Park et al. identified pyrabactin resistance 1 (pyr1) in a chemical genetic screen using pyrabactin, a selective ABA agonist that inhibits only some of the pathways that are regulated by ABA. PYR1 encodes one of the 14 members of the START family of proteins, which share a conserved hydrophobic ligand-binding pocket. Triple and quadruple pyr1 and pyr1-like (pyl) mutants are insensitiveto ABA in vivo, but expression of PYR1 or PYL4 reverts the phenotype. These results suggest that PYR1 and PYLs are functionally redundant and mediate multiple ABA responses in vivo.
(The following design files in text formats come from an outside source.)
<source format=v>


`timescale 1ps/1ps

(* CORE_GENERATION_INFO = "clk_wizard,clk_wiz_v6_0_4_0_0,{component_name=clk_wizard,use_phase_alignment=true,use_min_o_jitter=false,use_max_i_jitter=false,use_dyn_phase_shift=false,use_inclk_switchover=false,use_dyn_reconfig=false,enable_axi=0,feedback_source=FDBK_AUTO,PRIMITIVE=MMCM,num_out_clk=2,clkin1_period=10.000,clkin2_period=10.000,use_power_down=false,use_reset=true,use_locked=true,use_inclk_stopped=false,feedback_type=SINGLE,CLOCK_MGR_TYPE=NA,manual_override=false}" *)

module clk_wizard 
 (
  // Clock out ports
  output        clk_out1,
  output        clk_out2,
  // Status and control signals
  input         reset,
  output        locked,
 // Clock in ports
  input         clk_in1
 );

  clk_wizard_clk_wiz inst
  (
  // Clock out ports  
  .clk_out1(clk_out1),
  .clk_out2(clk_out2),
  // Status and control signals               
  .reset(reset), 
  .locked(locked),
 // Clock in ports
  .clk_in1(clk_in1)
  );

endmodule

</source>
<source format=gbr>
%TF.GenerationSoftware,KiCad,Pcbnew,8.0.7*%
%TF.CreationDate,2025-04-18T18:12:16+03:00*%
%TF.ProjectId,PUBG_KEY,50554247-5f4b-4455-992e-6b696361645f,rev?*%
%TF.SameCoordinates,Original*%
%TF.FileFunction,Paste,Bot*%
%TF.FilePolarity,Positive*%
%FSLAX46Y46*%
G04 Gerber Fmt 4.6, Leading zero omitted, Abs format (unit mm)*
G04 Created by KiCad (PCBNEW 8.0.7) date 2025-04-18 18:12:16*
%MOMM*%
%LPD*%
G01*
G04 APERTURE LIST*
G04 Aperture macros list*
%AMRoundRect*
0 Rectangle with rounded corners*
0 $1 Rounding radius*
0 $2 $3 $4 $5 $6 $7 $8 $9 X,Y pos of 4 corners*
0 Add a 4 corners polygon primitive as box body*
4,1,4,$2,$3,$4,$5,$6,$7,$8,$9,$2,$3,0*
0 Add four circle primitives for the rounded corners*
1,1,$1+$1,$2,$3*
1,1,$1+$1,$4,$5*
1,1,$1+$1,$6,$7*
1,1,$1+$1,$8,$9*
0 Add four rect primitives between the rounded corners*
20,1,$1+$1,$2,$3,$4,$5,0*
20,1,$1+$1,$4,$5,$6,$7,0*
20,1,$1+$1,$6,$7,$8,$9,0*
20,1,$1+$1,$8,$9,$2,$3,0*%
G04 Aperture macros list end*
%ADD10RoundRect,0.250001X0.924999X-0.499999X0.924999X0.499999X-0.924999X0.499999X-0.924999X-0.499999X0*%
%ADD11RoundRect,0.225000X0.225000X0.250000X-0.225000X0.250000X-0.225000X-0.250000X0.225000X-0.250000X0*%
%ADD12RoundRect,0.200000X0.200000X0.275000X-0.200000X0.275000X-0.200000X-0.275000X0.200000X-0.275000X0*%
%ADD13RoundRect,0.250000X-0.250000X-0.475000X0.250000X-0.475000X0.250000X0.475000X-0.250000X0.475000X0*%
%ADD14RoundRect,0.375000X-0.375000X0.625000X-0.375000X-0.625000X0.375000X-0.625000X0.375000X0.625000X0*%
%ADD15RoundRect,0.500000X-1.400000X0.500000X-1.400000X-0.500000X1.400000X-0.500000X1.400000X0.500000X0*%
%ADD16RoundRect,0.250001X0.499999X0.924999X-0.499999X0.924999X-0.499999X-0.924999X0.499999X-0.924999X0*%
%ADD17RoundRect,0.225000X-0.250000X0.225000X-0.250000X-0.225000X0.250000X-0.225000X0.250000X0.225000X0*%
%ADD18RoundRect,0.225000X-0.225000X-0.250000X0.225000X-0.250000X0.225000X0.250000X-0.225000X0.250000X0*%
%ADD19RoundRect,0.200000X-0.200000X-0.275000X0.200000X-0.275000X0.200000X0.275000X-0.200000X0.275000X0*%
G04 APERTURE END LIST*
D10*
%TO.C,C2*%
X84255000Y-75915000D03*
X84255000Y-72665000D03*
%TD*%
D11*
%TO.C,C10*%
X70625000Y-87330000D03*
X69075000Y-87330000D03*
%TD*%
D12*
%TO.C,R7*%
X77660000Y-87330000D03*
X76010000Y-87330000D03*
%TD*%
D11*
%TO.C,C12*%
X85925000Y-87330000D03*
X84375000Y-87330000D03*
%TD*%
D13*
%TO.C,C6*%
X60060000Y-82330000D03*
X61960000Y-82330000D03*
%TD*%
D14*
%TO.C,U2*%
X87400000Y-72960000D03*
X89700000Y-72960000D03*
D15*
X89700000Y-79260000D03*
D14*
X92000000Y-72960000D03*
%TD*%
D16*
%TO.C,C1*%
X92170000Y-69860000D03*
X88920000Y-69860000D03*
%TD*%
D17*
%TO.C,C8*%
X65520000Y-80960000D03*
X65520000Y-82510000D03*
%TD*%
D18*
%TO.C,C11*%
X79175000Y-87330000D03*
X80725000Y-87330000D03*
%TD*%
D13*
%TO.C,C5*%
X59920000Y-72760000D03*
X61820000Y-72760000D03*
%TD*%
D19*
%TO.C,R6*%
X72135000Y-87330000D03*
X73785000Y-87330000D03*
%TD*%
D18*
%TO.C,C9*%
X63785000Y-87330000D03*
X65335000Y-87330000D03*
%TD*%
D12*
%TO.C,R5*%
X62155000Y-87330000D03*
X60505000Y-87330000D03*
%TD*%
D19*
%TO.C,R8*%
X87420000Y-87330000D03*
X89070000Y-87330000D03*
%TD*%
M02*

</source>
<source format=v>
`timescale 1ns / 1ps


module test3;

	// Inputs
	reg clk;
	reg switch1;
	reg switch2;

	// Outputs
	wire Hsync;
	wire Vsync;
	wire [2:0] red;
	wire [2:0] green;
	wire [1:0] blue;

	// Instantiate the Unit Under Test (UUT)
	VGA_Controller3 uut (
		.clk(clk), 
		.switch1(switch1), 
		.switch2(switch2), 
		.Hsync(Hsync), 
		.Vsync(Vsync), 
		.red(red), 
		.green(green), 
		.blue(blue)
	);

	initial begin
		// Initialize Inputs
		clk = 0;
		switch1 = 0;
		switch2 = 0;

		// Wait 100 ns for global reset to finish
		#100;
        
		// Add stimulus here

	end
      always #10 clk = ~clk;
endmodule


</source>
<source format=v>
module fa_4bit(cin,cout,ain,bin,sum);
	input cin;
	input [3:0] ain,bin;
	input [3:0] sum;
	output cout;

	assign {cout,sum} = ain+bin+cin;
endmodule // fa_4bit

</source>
Ma et al. independently identified the same 14 member protein family (and named it RCAR, for regulatory component of ABA receptor) in a yeast two-hybrid screen for plant proteins that interact with ABI2 — one of the 9 redundant type 2C protein phosphatases (PP2Cs) that negatively regulate ABA signalling. A single amino acid mutation in ABI1 or in its structural homologue ABI2 abolishes the interaction with RCAR1 (PYL9) and confers dominant insensitivity to ABA. Furthermore, RCAR1 and related proteins bind ABA and block the phosphatase activity of PP2Cs in an ABA-dependent manner in vivo. The ABA affinity of the RCAR1–ABI2 protein complex is much higher than that of RCAR1, which is consistent with a heteromeric receptor complex. Transgenic plants that express high levels of RCAR1 are hypersensitive to ABA, and reducing the expression of RCAR1 by RNA interference counteracts the ABA response.
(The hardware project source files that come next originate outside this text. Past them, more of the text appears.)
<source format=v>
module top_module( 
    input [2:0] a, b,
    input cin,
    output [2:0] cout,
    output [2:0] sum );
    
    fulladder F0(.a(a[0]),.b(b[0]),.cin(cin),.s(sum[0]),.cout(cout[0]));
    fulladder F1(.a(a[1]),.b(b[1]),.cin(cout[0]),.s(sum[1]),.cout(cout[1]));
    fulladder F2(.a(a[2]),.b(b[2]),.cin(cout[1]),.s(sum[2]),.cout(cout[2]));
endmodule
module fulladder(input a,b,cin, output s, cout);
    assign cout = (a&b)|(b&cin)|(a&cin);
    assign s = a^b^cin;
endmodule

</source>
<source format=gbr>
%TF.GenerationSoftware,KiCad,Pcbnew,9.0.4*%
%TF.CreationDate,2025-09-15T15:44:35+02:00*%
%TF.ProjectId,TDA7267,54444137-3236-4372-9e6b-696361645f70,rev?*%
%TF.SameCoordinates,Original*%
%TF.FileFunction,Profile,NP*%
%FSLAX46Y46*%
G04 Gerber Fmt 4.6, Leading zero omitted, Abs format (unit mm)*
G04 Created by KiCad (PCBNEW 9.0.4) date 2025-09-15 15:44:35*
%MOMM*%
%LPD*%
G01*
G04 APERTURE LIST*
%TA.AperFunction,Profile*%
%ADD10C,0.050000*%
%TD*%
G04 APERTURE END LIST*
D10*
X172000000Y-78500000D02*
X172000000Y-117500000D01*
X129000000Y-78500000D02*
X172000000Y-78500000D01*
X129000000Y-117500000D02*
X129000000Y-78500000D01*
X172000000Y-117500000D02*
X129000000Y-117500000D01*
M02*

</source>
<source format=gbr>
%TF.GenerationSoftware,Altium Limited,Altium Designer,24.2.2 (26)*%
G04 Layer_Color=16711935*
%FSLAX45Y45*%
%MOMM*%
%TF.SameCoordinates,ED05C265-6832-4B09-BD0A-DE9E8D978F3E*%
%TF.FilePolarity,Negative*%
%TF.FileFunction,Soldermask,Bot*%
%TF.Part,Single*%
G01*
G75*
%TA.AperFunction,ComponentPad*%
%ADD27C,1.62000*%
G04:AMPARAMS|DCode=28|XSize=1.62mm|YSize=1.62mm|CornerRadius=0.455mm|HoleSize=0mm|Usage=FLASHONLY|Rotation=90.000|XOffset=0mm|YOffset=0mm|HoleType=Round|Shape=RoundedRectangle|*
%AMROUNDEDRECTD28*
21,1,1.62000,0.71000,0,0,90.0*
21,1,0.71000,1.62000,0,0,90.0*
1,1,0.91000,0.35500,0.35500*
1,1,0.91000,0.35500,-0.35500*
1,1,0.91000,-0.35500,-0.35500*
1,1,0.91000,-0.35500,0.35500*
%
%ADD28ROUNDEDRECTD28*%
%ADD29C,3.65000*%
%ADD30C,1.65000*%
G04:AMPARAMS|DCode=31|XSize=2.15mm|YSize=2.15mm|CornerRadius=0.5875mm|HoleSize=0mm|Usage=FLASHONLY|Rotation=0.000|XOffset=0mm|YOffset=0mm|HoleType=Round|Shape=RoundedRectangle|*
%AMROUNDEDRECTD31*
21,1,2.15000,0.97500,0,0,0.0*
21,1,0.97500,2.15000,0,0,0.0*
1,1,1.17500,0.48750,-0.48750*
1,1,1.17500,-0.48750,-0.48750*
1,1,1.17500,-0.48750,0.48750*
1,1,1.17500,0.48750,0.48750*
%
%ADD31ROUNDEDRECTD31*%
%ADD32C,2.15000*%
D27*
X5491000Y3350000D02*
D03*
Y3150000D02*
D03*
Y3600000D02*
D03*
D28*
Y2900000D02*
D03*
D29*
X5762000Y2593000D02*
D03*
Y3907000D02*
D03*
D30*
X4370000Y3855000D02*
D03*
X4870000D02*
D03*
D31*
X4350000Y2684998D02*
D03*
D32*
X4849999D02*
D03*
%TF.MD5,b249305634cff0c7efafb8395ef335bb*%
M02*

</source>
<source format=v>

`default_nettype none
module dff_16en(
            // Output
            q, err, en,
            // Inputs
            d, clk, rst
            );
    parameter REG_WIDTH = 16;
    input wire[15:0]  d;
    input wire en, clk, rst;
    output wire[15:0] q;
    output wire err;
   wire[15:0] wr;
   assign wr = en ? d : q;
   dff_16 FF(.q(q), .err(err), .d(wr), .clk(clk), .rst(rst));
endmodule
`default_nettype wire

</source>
Using biochemical and genetic approaches, Park et al. found that ABA promotes interaction of PYR1 with group A PP2Cs. This interaction also leads to the inhibition of the enzymatic activity of PP2Cs. Notably, these findings also identify the first known regulators of PP2Cs. In light of these results, both teams conclude that PYR1, PYLs and RCARs form, in combinations with different PP2Cs, a large family of ABA receptors.

Park et al. propose that PYR1 and PYLs are at the apex of a negative regulatory pathway that controls ABA signalling by inhibiting PP2Cs. The redundancy in this family of co-receptors has been an obstacle to their identification as factors that are necessary for ABA responses. The use of a synthetic ABA agonist has proven to be a powerful approach for bypassing genetic redundancy and has provided insights into the long-sought identity of the ABA receptors. Given the crucial role of ABA signalling for plant drought and stress tolerance, pyrabactin promises to have important future applications.